THE REQUEST:
Reproduce verbatim the lines of the entries below, starting at the line that contains "order: Coraciiformes" and ending at the final line of the entries, with both of those lines included.

INPUT RECORDS:
[start]

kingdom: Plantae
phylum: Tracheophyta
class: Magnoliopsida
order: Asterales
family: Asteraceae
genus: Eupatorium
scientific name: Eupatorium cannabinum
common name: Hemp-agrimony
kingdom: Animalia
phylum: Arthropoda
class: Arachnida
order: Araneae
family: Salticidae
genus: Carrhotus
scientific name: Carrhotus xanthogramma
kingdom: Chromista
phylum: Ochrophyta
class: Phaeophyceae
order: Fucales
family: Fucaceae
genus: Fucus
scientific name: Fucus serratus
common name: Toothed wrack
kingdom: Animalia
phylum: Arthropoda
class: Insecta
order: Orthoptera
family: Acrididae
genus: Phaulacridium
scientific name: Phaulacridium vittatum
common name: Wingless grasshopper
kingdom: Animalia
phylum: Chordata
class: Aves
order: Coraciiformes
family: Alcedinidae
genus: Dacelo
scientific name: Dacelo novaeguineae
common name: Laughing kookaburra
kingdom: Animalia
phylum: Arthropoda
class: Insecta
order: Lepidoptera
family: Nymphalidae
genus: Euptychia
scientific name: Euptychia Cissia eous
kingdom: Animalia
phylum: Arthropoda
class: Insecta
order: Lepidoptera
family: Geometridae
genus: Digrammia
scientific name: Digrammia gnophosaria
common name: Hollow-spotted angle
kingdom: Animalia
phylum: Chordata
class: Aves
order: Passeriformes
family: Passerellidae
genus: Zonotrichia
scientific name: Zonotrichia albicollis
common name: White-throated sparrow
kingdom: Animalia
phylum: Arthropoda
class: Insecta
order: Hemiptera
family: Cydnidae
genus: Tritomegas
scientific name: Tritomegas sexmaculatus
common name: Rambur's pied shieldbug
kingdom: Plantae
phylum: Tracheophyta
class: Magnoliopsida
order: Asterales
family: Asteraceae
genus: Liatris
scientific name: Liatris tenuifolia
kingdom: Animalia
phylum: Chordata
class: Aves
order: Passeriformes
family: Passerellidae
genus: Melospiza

[end]

FINAL RESULT:
order: Coraciiformes
family: Alcedinidae
genus: Dacelo
scientific name: Dacelo novaeguineae
common name: Laughing kookaburra
kingdom: Animalia
phylum: Arthropoda
class: Insecta
order: Lepidoptera
family: Nymphalidae
genus: Euptychia
scientific name: Euptychia Cissia eous
kingdom: Animalia
phylum: Arthropoda
class: Insecta
order: Lepidoptera
family: Geometridae
genus: Digrammia
scientific name: Digrammia gnophosaria
common name: Hollow-spotted angle
kingdom: Animalia
phylum: Chordata
class: Aves
order: Passeriformes
family: Passerellidae
genus: Zonotrichia
scientific name: Zonotrichia albicollis
common name: White-throated sparrow
kingdom: Animalia
phylum: Arthropoda
class: Insecta
order: Hemiptera
family: Cydnidae
genus: Tritomegas
scientific name: Tritomegas sexmaculatus
common name: Rambur's pied shieldbug
kingdom: Plantae
phylum: Tracheophyta
class: Magnoliopsida
order: Asterales
family: Asteraceae
genus: Liatris
scientific name: Liatris tenuifolia
kingdom: Animalia
phylum: Chordata
class: Aves
order: Passeriformes
family: Passerellidae
genus: Melospiza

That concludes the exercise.